Cx50 is an important protein and play an important role during lens growth, maturation of lens fiber cells, and lens transparency [25]. Cx50 comprises two exons with exon-2 coding for the entire 433 amino acid residues of gap junction protein α8 (GJA8). Up to date, at least 32 mutations in Cx50 have been identified to contribute to cataract. Of the 32 coding mutations, 29 result in missense substitutions that are involved in autosomal dominant cataract, and two are frameshift mutation associated with autosomal recessive cataract [6]. The majority of missense substitution are situated in the N-terminal half of the protein, which also contains the conserved connexin domain (amino acids 3–109) [6]. Three types of mutation: D47N, D47H and D47Y indicate that the amino acid at position 47 in GJA8 is a mutational hot spot [26-28]. Functional findings showed that D47N mutant expressed in Xenopus oocyte pairs could not form functional gap junction channels. Moreover, co-expression of Cx50D47N with wild-type Cx50 did not inhibit the activity of wild-type Cx50 [29]. The similar behavior was also observed in the mouse Cx50D47A, a mutation underlying the cataracts in the No2 mouse [30]. D47N and D47A mutants were loss-of-function mutants. Cellular level studies showed that the mutation of Cx50 prevented its localization to the plasma membrane. And this may lead to a capacity deficiency of Connexin 50, triggering a complex sequence of events, such as disruption of transmembrane ion gradients, loss of membrane potential, decreased cell growth and subsequent decreased metabolic activity [25, 31]. Cx50 is critical for ball-and-socket structures, actin distribution and fiber cell morphology. Cx50 gap junctional communication through ball-and-socket is important for lens development, especially during rapid, early fiber cell growth [32].
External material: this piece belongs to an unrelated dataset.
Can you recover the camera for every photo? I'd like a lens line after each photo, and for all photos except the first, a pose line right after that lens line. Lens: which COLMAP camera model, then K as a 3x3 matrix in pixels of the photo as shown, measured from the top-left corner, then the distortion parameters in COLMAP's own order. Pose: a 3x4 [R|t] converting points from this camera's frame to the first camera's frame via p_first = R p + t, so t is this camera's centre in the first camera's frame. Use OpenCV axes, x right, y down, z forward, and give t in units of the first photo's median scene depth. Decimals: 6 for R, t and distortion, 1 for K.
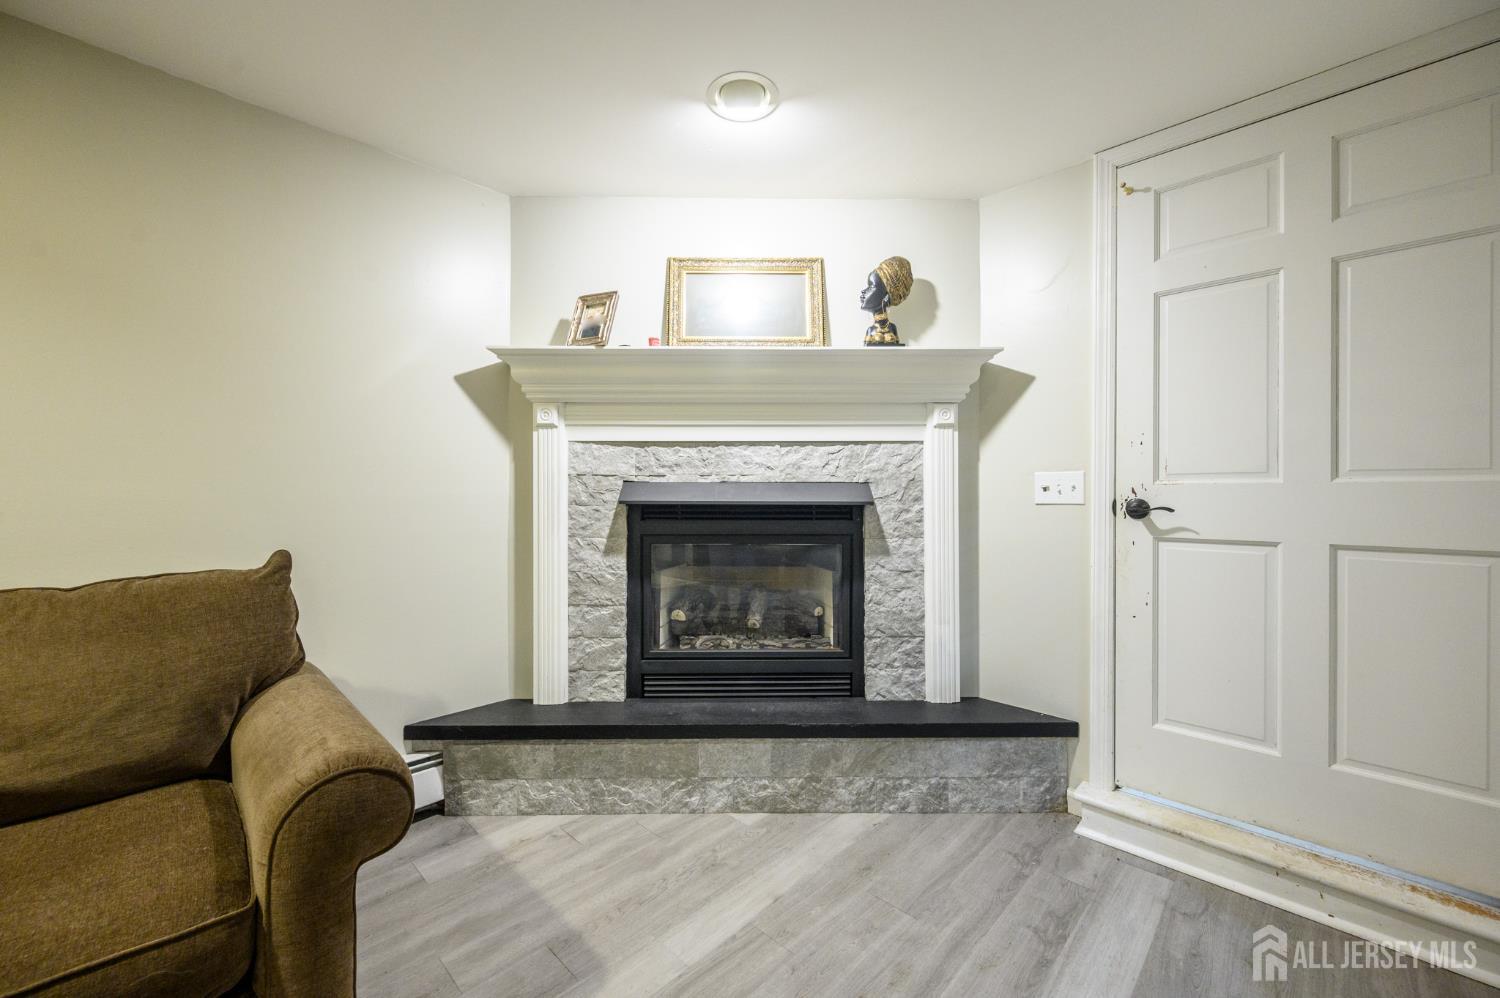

Some limitations of this study should be addressed. First, we did not collect all of pedigree samples, especially the affected individuals in the congenital cataract family. Secondly, we did not perform more experiments, such as cell function experiment of D47N mutant and animal model experiments. Both of these limit our knowledge of more information of the D47N mutant. Nonetheless, advantages in our study should also be acknowledged. Exome sequencing and next-generation sequencing provide a rational approach to screen all candidate genes for inherited cataract or other inherited disease. In addition, exome sequencing and next-generation sequencing are suitable for molecular diagnosis of hereditary diseases. Our finding supports the enormous potential of exome sequencing in molecular diagnosis of single gene disease.

Conclusions

In conclusion, the present research confirmed a recurrent mutation, c.139 G > A (p.D47N) in Cx50 in a six-generation Chinese family with autosomal dominant congenital cataract. This result provided further evidence for Cx50 in association with congenital cataract, and the amino acid at position 47 is a mutational hot-spot. The function of D47N mutation needs to be further certificated in animal mode. In addition, exome sequencing and next-generation sequencing are suitable for molecular diagnosis of hereditary diseases.